There are many benefits of gardening with biodiversity in mind:

  • Conserve local biodiversity
  • Create and maintain habitat and corridors for wildlife
  • Attract wildlife that can help control potential pests in your yard
  • Pollination for food and beautiful flowers in our region
  • Return nutrients to the soil through decomposition
  • Support physical and mental health by caring for the environment, providing visual interest and safer spaces that attract wildlife to view

To help make your backyard a haven for local biodiversity, provide food, water and shelter for local species and use natural gardening techniques. For species specific information, check out our Attracting Wildlife PDF.

Food

  • Providing diverse, nutrient rich food sources in your yard is a key step to attracting native wildlife:
    • Garden with native plants that have co-evolved with local wildlife and provide great food for them.
    • Plant many different types of plants to support a great diversity of wildlife. This helps make sure there is food available throughout the growing season. Pollinators and birds need flowers with different colours, shapes and bloom times.
    • Shrubs and trees with berries and seeds provide food for birds and small mammals.
    • Rather than removing them, leave seed heads to dry on plants, providing an energy source for wildlife in the fall and winter.

    Water

    All animals need to drink water, and birds also depend on a water source for bathing. Depending on your budget and space there are different types of water sources you can add to your yard:

    • Bird bath: make sure to change the water and clean the container regularly to avoid the spread of disease and mosquitos.
    • Insect dish: add pebbles or stones to a shallow dish with water. Change the water and clean the dish regularly.
    • Mud puddle: A wet, muddy area will be a favourite for birds and may also attract butterflies who consume nutrients in the soil.
    • Pond: make sure to have slope sides to allow many types of animals from birds to mammals and reptiles to safely get a drink.

    Shelter

    Use your yard to meet the diverse shelter needs of local species. Wildlife use shelter for rest, hunting, when seeking cover from the weather, for protection from predators, and when caring for young. Gardening with plants of various types and heights supports a greater diversity of wildlife:

    • Many wildlife species prefer densely spaced gardens for cover from predators.
    • Evergreen trees are particularly important in the winter months when temperatures are cooler whereas deciduous trees and shrubs can provide important shade mid-summer.
    • Shrubs and trees provide perching and nesting sites for birds.
    • Leave natural elements like snags (dead trees), brush piles, rocks and bare ground.
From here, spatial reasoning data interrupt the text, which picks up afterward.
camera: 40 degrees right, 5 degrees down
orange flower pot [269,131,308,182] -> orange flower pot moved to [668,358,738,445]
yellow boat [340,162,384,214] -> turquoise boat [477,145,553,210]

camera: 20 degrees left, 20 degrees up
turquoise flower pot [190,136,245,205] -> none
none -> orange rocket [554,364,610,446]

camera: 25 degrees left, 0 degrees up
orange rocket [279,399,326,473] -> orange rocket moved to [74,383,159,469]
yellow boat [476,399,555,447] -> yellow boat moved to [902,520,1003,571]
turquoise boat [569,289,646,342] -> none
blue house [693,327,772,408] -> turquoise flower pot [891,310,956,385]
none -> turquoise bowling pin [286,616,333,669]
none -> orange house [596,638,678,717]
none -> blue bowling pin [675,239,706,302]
As long as they are not a safety hazard, snags are vital for many local bird species as they use the tree cavity to sleep and raise their young.
    • Brush or leaf piles provide cover as well as food if insects are living among them.
    • Bare ground and tall grasses encourage nesting bees compared to manicured lawn and garden.
    • If you do not have specific natural elements, artificial units like bird nesting boxes, bat houses and bug hotels can be alternatives.
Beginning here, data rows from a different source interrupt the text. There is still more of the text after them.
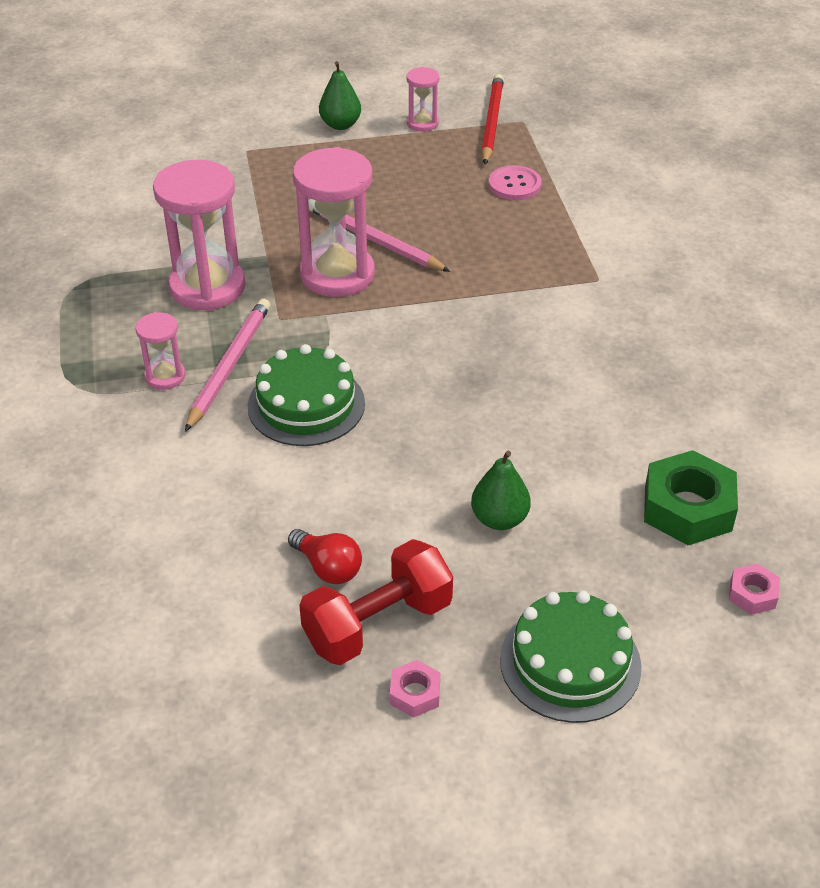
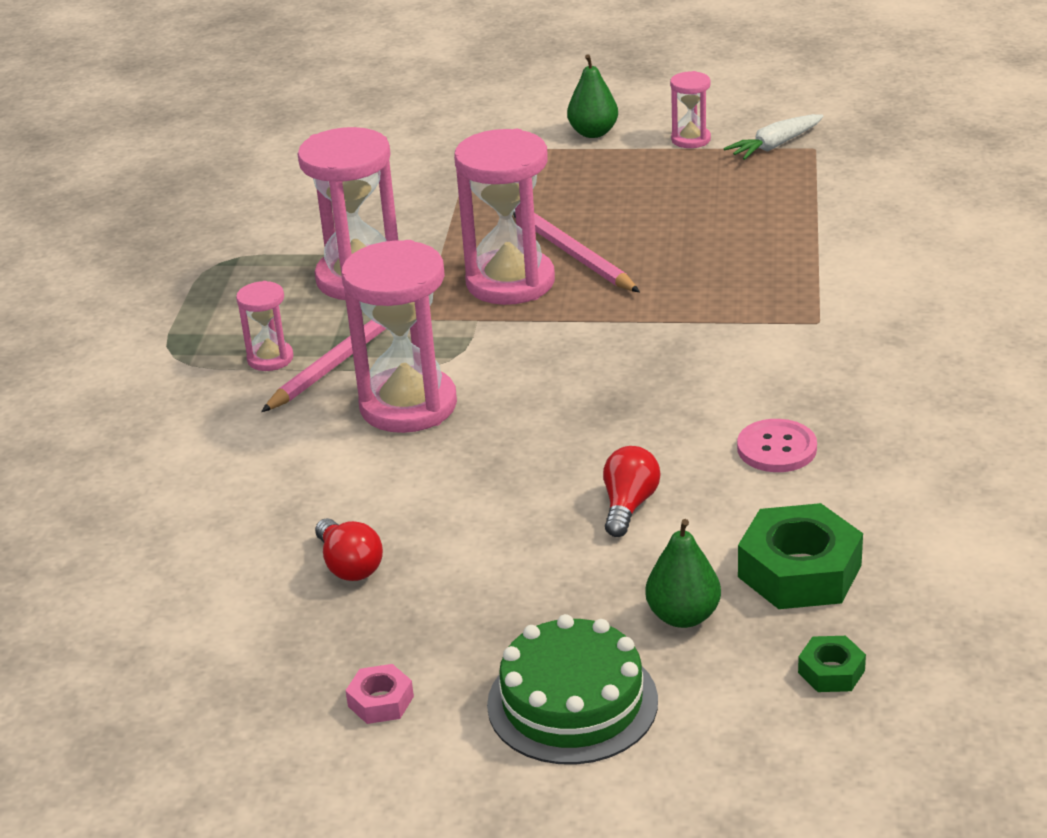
camera: 20 degrees right, 10 degrees down
green cake [248,344,365,446] -> pink hourglass [342,240,457,433]
red dumbbell [299,539,453,665] -> none
green pear [471,451,531,530] -> green pear moved to [645,519,721,628]
red pencil [481,74,504,164] -> white carrot [724,114,823,160]
pink button [488,165,542,200] -> pink button moved to [737,419,817,472]
pink nut [729,563,780,615] -> green nut [798,636,866,692]
none -> red light bulb [603,446,660,537]

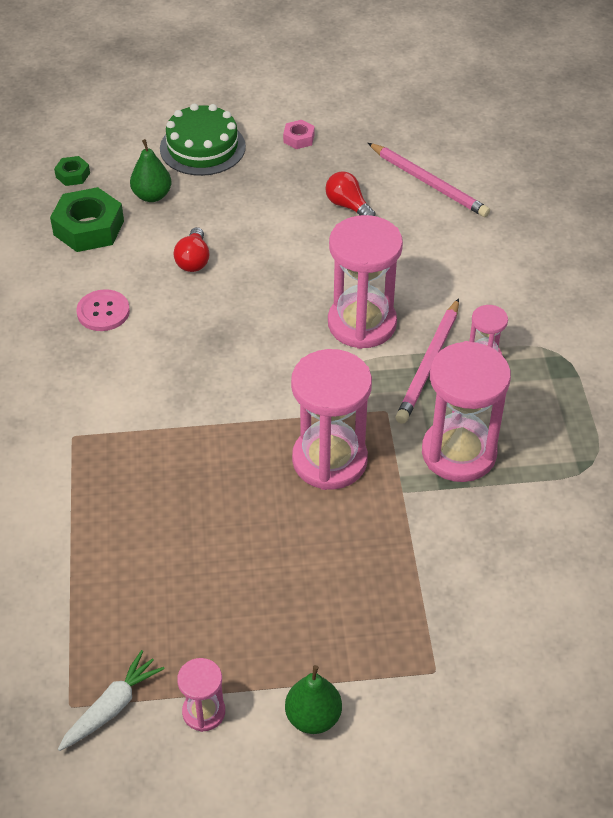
camera: 165 degrees right, 15 degrees up
pink pencil [512,209,640,292] -> pink pencil moved to [368,143,490,217]

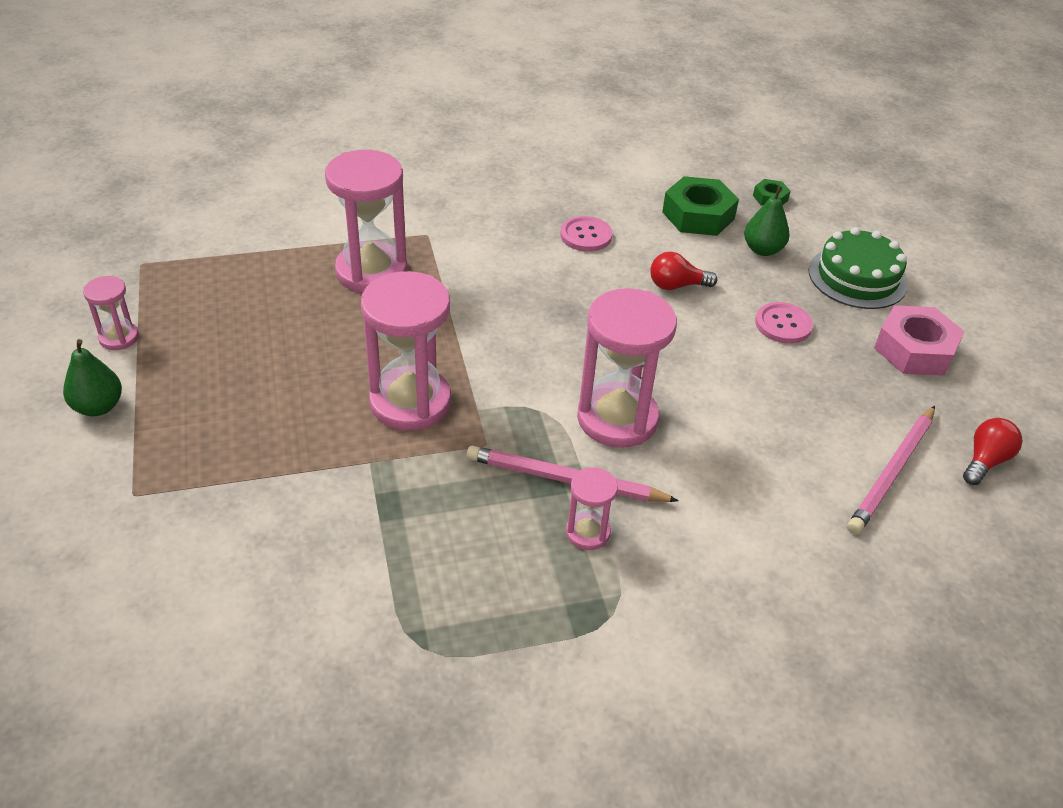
camera: 80 degrees right, 5 degrees down
white carrot [58,650,164,751] -> none
pink nut [283,120,315,149] -> pink nut [874,305,965,376], size x2.00
red light bulb [325,171,376,216] -> red light bulb moved to [963,418,1023,485]
pink hourglass [422,341,511,482] -> pink hourglass moved to [325,150,407,293]
none -> pink button [755,302,813,344]

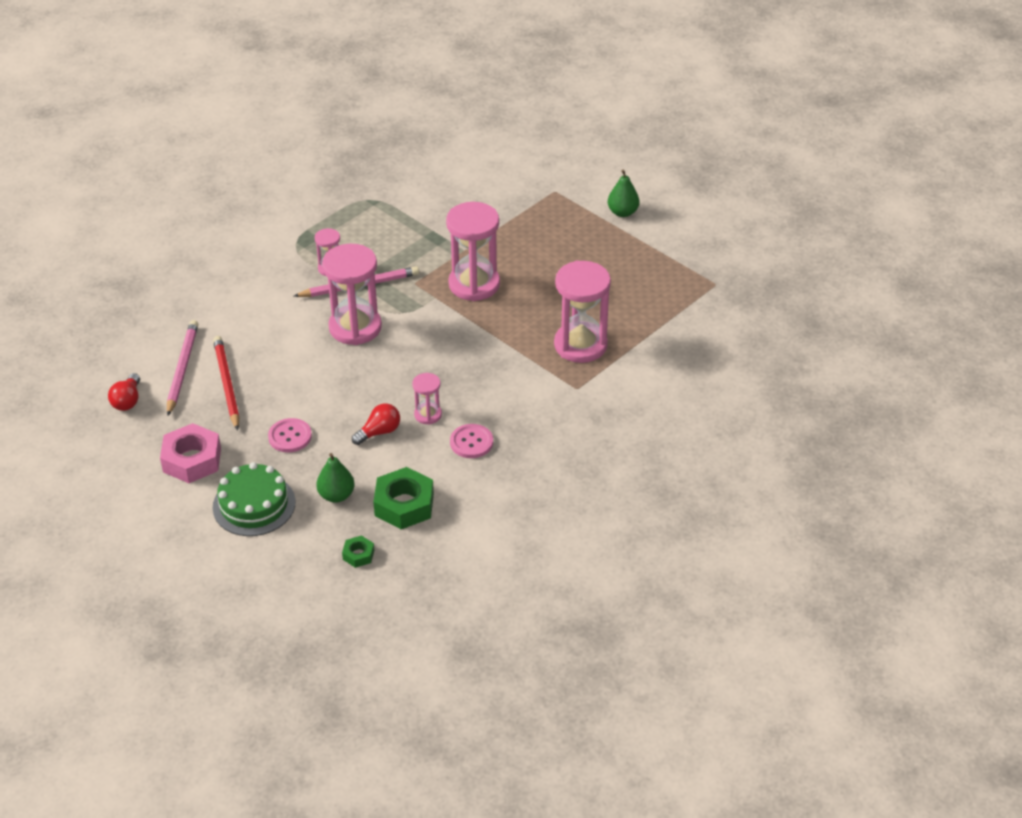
camera: 150 degrees right, 0 degrees up
pink hourglass [83,276,139,350] -> pink hourglass moved to [412,373,442,425]
none -> red pencil [213,336,239,431]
    Natural Gardening Techniques

    • Avoid pesticides. Pesticides damage non-target plants, pets, beneficial insects and wildlife. They pollute local waterways and the ocean, and contaminate soil and groundwater Add compost.
    • Add compost. It helps keep your soil loose, fertile, retain moisture and allows drainage.
    • Use water wisely. Water in morning and evening when evaporation is lowest, and water at the base of plants where the roots will soak it up.
    • Garden with native plants.
    • Remove invasive species from your yard and avoid planting them. Watch for invasive plants in wildflower mixes and labels that say “vigorous self-seeders” or “rapid spreaders.”
    • Avoid buying plants that have been treated with neonicotinoid insecticides, which can harm pollinators. Ask your local greenhouse if you aren’t sure.
    • Mulch to conserve moisture, reduce weeds, add nutrients to soil as it decomposes, and provide shelter.
    • Green lawn care – reduce lawn area, grasscycle by leaving grass cuttings on the lawn and let your lawn go golden.